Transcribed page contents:
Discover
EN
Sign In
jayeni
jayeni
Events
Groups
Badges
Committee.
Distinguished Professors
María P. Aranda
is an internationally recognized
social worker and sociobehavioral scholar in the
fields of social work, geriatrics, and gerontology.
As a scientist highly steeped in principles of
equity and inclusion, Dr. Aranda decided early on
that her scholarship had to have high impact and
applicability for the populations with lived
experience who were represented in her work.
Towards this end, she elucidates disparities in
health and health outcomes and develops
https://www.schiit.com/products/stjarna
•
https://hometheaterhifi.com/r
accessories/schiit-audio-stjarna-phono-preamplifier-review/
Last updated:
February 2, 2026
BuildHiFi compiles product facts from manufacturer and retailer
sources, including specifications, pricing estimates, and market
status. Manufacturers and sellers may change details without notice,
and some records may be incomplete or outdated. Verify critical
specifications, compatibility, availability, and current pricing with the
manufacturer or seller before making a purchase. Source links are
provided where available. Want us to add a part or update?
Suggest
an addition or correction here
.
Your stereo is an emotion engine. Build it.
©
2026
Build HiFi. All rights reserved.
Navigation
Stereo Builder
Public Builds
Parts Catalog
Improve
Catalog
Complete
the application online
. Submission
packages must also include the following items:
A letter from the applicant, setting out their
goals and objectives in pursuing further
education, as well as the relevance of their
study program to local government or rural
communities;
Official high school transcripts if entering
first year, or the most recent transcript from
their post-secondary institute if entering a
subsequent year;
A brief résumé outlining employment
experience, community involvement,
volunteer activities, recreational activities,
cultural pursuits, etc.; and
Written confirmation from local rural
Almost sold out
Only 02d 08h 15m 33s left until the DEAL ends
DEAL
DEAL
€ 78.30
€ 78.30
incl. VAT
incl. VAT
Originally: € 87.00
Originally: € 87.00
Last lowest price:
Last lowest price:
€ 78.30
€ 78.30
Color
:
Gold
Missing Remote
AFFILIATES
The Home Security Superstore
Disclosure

▶ _Problem statement_:
Reproduce every line of the records above verbatim, keeping the original order and line breaks.

▶ _Exercise result_:
Discover
EN
Sign In
jayeni
jayeni
Events
Groups
Badges
Committee.
Distinguished Professors
María P. Aranda
is an internationally recognized
social worker and sociobehavioral scholar in the
fields of social work, geriatrics, and gerontology.
As a scientist highly steeped in principles of
equity and inclusion, Dr. Aranda decided early on
that her scholarship had to have high impact and
applicability for the populations with lived
experience who were represented in her work.
Towards this end, she elucidates disparities in
health and health outcomes and develops
https://www.schiit.com/products/stjarna
•
https://hometheaterhifi.com/r
accessories/schiit-audio-stjarna-phono-preamplifier-review/
Last updated:
February 2, 2026
BuildHiFi compiles product facts from manufacturer and retailer
sources, including specifications, pricing estimates, and market
status. Manufacturers and sellers may change details without notice,
and some records may be incomplete or outdated. Verify critical
specifications, compatibility, availability, and current pricing with the
manufacturer or seller before making a purchase. Source links are
provided where available. Want us to add a part or update?
Suggest
an addition or correction here
.
Your stereo is an emotion engine. Build it.
©
2026
Build HiFi. All rights reserved.
Navigation
Stereo Builder
Public Builds
Parts Catalog
Improve
Catalog
Complete
the application online
. Submission
packages must also include the following items:
A letter from the applicant, setting out their
goals and objectives in pursuing further
education, as well as the relevance of their
study program to local government or rural
communities;
Official high school transcripts if entering
first year, or the most recent transcript from
their post-secondary institute if entering a
subsequent year;
A brief résumé outlining employment
experience, community involvement,
volunteer activities, recreational activities,
cultural pursuits, etc.; and
Written confirmation from local rural
Almost sold out
Only 02d 08h 15m 33s left until the DEAL ends
DEAL
DEAL
€ 78.30
€ 78.30
incl. VAT
incl. VAT
Originally: € 87.00
Originally: € 87.00
Last lowest price:
Last lowest price:
€ 78.30
€ 78.30
Color
:
Gold
Missing Remote
AFFILIATES
The Home Security Superstore
Disclosure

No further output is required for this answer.